++++ Task data

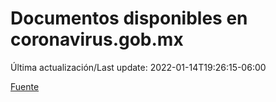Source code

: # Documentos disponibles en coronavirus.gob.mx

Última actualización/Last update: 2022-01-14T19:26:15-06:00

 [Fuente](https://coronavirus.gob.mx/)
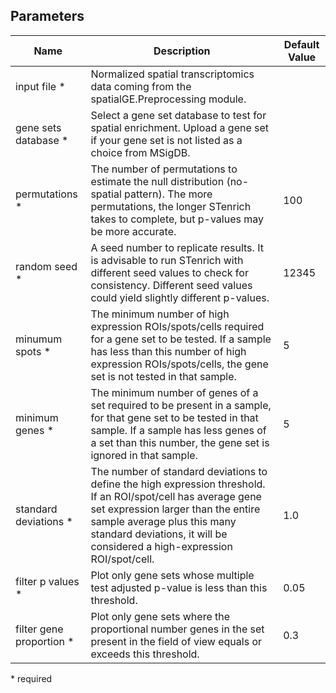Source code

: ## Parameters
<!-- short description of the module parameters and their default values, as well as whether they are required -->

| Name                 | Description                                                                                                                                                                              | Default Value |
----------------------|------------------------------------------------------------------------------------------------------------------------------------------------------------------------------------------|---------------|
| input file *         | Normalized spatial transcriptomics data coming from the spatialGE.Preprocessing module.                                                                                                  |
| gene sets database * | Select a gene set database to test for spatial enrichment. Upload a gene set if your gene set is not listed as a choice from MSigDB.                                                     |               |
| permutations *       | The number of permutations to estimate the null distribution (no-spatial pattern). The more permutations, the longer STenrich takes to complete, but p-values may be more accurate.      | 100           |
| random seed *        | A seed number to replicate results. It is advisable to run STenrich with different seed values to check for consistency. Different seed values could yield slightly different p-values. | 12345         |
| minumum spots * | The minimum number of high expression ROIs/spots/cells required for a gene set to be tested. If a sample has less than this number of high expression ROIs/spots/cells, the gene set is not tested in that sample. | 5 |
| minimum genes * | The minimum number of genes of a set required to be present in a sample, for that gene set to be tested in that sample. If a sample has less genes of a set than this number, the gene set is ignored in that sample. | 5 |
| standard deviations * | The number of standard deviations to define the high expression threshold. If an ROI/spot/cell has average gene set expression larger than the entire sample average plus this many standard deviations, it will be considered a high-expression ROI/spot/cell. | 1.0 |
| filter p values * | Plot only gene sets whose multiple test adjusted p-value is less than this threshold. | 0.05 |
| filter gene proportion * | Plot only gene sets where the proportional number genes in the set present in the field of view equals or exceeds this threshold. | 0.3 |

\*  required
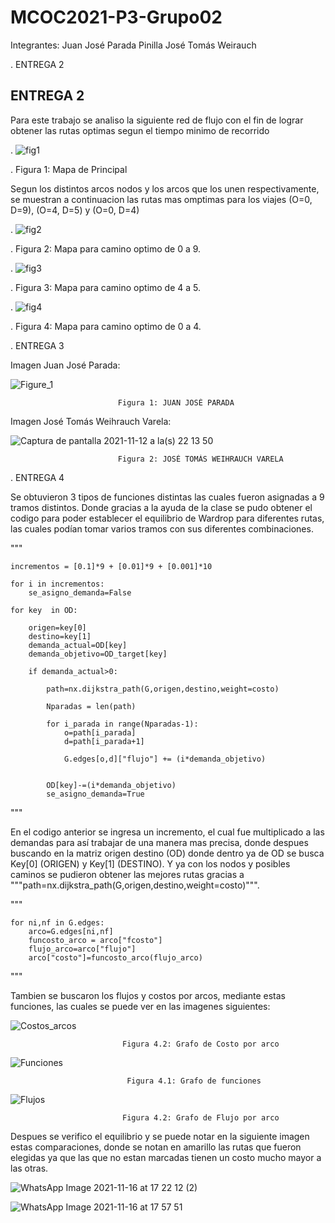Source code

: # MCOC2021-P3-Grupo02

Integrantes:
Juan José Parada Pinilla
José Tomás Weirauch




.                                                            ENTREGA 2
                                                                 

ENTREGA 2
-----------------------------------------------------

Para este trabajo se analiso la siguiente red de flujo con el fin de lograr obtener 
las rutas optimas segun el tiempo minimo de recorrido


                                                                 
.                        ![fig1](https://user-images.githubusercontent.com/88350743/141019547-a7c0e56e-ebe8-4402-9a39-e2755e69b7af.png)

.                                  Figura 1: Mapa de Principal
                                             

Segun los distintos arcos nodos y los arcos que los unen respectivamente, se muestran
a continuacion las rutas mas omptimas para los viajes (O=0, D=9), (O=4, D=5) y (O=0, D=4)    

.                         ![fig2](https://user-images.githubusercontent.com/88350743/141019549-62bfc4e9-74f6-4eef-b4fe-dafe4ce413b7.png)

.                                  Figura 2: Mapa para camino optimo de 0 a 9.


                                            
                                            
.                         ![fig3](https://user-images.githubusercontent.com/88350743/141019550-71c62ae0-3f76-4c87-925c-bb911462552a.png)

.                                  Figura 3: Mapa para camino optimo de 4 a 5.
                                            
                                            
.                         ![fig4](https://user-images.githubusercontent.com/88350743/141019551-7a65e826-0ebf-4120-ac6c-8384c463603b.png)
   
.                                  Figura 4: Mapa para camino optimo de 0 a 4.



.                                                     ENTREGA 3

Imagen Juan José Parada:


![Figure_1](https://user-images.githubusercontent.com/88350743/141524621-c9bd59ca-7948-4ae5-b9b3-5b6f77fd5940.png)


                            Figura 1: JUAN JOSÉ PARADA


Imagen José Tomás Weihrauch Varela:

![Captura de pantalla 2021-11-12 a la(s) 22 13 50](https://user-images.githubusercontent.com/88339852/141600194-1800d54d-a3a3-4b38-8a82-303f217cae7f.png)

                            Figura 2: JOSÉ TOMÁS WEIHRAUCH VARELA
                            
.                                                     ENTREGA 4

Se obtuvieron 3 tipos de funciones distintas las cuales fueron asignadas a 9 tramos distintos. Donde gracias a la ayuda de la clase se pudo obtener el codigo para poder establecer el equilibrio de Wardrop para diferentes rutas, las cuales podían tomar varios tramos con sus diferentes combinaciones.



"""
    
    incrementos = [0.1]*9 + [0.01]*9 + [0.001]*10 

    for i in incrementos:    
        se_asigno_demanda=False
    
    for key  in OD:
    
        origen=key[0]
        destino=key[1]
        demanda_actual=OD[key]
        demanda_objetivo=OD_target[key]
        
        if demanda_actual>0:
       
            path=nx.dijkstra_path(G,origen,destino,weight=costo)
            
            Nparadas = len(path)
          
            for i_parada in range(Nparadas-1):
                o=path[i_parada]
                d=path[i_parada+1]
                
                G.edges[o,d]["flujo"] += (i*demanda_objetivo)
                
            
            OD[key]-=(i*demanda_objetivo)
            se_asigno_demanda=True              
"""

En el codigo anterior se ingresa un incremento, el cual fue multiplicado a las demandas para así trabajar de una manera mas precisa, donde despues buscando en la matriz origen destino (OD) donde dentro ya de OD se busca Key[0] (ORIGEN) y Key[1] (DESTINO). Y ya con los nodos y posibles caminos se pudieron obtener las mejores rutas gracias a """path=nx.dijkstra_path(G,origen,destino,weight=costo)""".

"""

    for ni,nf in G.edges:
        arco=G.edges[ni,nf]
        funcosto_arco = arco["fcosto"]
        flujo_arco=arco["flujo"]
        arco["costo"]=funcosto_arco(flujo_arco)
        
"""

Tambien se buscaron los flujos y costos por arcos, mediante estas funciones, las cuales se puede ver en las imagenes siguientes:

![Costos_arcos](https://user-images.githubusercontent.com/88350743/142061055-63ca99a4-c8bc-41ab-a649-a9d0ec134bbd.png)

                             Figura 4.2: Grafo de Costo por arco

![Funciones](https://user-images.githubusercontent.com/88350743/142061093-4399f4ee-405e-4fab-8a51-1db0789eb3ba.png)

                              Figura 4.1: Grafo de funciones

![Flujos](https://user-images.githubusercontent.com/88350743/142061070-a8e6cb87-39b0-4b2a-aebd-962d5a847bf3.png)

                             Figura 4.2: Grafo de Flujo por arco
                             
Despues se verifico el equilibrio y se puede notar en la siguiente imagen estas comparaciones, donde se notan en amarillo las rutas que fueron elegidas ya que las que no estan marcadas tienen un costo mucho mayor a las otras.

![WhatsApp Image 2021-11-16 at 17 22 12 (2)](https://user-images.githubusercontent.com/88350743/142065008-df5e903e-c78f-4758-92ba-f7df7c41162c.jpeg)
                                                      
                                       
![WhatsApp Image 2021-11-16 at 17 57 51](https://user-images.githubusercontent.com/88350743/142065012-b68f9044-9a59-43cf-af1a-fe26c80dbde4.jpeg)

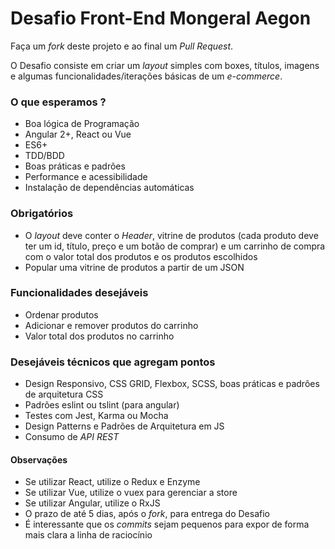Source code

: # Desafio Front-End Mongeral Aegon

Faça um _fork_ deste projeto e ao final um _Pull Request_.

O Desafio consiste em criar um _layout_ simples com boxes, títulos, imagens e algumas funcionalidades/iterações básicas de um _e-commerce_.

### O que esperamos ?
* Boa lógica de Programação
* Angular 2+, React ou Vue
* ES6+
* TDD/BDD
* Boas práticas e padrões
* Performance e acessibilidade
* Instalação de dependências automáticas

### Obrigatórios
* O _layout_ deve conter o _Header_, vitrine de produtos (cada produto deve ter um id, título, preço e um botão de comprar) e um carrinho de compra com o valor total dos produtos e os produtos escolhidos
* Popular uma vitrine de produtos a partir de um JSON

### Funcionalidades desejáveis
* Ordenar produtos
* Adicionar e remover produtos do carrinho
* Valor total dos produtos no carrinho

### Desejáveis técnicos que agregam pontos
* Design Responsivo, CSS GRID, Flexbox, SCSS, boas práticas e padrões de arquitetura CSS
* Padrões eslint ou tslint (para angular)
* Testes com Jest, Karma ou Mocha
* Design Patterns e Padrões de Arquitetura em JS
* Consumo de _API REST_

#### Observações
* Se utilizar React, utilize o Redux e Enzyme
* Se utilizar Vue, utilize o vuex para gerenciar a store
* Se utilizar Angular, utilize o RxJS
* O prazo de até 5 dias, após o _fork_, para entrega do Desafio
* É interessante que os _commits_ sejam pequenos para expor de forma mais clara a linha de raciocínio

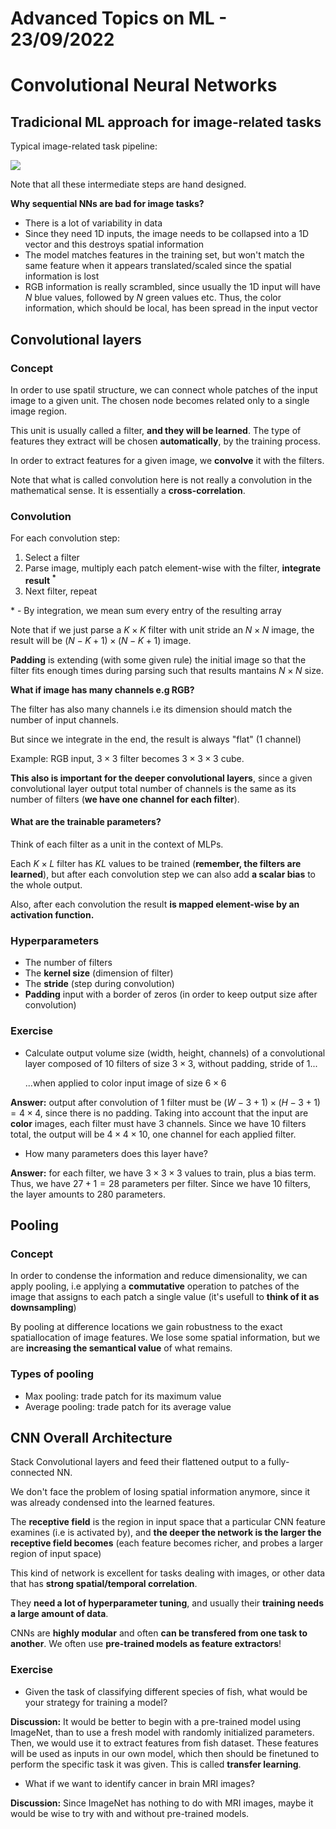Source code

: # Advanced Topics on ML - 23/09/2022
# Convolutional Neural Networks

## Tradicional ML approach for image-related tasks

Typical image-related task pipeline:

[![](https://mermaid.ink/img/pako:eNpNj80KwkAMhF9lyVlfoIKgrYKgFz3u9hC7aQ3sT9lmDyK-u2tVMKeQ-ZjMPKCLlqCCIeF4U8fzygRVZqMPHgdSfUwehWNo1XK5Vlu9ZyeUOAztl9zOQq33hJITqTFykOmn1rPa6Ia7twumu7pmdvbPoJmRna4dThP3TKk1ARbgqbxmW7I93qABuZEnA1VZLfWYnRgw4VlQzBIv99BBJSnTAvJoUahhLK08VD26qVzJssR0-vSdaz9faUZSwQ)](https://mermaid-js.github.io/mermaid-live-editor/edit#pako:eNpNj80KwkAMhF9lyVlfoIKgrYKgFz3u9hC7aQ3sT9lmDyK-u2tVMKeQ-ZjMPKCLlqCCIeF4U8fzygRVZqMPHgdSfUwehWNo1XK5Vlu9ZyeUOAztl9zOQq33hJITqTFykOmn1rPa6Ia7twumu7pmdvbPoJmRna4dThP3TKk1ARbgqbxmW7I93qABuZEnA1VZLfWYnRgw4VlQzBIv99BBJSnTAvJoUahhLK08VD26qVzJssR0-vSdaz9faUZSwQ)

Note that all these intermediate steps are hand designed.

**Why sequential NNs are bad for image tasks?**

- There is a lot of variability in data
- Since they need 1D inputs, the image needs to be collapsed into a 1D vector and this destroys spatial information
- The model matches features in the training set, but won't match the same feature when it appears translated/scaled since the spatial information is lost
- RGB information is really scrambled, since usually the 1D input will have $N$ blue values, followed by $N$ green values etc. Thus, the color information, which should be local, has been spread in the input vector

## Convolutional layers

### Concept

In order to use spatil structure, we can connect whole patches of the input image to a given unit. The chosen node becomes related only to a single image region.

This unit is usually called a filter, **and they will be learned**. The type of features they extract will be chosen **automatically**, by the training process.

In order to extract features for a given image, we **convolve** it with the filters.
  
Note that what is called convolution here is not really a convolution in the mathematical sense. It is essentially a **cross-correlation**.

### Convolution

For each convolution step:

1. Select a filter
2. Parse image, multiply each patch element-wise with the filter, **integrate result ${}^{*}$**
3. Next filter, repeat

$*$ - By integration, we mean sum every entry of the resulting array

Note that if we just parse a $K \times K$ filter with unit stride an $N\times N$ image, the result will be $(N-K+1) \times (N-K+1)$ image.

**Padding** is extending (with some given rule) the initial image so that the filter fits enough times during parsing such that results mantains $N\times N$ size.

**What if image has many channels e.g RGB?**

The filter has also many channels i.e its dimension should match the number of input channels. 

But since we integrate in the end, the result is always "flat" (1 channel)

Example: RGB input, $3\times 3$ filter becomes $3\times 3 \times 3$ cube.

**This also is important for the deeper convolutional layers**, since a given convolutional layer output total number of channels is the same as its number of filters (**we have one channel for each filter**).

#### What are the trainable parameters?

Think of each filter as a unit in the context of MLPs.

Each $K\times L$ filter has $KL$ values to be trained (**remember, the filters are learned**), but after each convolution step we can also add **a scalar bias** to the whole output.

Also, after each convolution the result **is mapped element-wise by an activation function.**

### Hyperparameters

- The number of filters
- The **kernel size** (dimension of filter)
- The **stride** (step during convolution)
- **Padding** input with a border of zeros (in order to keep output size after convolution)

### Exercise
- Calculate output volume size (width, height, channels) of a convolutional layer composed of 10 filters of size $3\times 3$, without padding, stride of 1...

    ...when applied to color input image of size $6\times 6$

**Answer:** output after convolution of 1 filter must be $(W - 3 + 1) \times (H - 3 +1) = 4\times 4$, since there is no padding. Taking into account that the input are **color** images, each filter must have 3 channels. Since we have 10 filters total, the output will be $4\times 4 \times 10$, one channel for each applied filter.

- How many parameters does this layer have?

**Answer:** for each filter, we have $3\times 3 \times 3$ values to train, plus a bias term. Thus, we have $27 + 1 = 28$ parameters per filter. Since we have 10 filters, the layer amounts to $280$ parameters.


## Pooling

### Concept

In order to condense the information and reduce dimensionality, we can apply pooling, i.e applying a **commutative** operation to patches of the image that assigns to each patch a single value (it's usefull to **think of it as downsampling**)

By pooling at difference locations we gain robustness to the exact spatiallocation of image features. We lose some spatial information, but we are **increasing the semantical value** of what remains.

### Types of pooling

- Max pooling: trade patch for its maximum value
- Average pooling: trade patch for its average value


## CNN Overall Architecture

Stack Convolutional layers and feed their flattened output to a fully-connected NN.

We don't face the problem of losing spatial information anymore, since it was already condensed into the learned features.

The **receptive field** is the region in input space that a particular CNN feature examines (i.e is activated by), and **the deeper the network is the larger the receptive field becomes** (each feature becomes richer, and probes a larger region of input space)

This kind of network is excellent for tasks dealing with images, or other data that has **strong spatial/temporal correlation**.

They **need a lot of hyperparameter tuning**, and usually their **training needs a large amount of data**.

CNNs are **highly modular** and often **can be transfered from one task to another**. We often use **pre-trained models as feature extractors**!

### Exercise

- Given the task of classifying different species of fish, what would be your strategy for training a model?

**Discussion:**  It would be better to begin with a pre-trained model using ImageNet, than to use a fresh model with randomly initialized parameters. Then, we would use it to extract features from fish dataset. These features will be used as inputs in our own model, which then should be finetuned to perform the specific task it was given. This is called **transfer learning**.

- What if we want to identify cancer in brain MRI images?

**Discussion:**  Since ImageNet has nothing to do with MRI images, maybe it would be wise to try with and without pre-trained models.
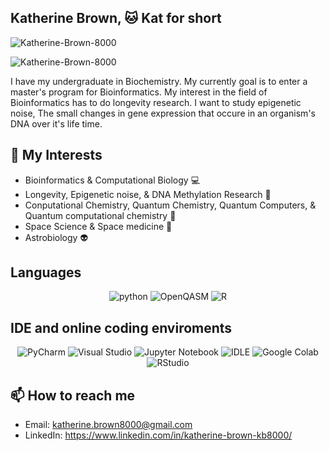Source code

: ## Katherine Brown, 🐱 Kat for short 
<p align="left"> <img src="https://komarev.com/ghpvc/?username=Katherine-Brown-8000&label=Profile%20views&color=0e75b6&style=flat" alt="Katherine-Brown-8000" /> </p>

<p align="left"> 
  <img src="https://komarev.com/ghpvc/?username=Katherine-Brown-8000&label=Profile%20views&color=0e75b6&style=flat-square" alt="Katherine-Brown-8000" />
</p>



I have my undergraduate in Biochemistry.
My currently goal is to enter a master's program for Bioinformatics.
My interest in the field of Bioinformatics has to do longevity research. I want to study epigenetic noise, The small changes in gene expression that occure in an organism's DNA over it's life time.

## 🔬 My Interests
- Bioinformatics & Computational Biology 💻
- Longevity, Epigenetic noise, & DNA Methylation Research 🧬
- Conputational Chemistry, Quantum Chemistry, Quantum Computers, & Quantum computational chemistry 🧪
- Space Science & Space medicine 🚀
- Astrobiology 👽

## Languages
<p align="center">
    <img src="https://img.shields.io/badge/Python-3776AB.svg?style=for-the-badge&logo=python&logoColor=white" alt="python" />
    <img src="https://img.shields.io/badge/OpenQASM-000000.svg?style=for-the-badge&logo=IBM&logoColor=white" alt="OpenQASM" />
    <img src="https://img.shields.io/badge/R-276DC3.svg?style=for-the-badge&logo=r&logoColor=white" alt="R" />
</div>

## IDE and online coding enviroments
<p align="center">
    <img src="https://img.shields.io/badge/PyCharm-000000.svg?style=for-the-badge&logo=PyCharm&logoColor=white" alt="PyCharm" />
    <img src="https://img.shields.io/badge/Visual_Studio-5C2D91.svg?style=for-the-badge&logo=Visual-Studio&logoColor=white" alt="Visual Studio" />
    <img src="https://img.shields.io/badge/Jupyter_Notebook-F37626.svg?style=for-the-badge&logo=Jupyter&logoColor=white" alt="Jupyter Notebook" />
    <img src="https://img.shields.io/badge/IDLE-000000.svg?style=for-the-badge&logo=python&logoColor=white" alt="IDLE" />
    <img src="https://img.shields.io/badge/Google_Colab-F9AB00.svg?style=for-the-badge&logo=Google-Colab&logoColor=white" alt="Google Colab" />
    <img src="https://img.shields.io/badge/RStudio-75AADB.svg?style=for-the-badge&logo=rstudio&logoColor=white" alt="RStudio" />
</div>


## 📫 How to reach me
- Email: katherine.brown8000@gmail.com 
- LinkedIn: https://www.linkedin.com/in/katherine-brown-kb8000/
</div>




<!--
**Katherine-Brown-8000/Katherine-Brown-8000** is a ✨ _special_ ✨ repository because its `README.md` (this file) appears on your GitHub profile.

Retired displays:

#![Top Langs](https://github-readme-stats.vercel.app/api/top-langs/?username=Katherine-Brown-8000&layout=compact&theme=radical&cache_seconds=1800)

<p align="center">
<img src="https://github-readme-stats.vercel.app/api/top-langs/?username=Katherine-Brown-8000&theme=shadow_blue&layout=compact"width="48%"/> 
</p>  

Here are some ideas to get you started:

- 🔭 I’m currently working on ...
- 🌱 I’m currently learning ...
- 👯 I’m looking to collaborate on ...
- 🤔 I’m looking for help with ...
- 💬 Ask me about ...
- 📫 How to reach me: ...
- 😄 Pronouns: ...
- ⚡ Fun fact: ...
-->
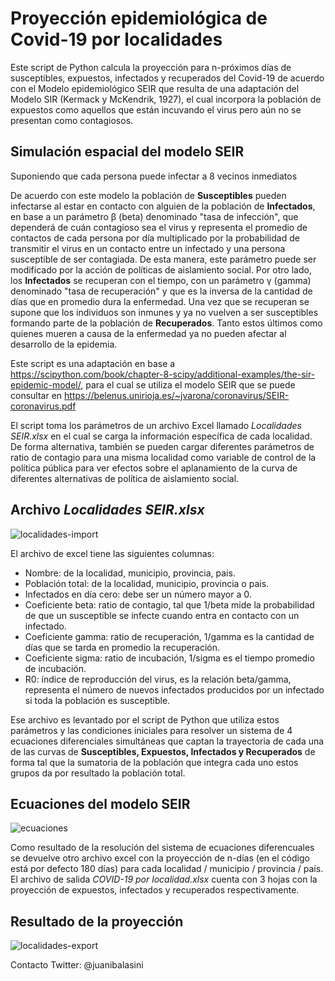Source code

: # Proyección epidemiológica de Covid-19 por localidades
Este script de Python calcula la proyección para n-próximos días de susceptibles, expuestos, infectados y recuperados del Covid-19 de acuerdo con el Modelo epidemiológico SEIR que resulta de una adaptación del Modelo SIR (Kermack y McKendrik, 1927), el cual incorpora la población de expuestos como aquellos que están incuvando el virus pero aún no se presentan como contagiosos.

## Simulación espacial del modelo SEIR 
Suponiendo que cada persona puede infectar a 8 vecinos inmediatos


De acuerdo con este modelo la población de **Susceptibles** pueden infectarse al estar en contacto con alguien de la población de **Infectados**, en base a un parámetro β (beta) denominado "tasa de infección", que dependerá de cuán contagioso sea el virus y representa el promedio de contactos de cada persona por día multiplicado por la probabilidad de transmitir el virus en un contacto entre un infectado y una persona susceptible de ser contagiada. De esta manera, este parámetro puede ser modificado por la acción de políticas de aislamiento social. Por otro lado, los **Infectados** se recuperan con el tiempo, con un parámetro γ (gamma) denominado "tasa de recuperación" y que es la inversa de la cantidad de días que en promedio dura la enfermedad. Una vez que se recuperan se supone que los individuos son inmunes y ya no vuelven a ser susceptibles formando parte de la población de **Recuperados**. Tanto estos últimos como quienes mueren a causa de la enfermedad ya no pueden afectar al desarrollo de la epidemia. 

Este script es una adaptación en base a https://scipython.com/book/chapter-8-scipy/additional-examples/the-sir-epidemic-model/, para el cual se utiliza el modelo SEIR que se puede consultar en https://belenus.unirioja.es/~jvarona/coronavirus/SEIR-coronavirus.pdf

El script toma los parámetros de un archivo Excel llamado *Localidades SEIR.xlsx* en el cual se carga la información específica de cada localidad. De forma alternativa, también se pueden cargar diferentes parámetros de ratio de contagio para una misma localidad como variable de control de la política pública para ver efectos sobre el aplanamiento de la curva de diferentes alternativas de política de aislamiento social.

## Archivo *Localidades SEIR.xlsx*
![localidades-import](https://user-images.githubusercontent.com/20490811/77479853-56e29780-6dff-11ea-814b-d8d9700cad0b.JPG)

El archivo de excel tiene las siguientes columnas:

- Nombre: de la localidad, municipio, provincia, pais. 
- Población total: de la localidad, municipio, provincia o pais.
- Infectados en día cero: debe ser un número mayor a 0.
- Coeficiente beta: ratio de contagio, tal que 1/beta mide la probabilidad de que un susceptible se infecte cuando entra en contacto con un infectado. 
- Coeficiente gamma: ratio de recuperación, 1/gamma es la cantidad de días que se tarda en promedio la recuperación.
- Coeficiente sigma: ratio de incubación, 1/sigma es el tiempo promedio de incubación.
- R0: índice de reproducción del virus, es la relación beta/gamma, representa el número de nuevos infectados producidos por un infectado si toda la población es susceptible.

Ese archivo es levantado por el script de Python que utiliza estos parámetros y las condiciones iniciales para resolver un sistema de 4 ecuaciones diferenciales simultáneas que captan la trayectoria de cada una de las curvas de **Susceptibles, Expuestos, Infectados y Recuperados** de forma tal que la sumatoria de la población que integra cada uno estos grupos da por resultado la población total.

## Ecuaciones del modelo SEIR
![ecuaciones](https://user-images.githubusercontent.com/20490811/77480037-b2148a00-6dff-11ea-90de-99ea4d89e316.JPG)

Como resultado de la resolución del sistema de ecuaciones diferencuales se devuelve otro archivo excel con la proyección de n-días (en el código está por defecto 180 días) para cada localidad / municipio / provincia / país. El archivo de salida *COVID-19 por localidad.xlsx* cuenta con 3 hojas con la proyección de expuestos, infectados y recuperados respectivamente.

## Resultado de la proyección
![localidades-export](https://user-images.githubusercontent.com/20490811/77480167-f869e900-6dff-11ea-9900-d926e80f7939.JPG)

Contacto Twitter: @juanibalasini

++++++++

▶ _What is being asked_: Skip the pictures and quote each line of the entries above, from the first through the line with "<!-- short description", exactly as it appears.

▶ _Result_:
Source code

: # Documentos disponibles en coronavirus.gob.mx

Última actualización/Last update: 2022-01-14T19:26:15-06:00

 [Fuente](https://coronavirus.gob.mx/)
Source code

: ## Parameters
<!-- short description of the module parameters and their default values, as well as whether they are required -->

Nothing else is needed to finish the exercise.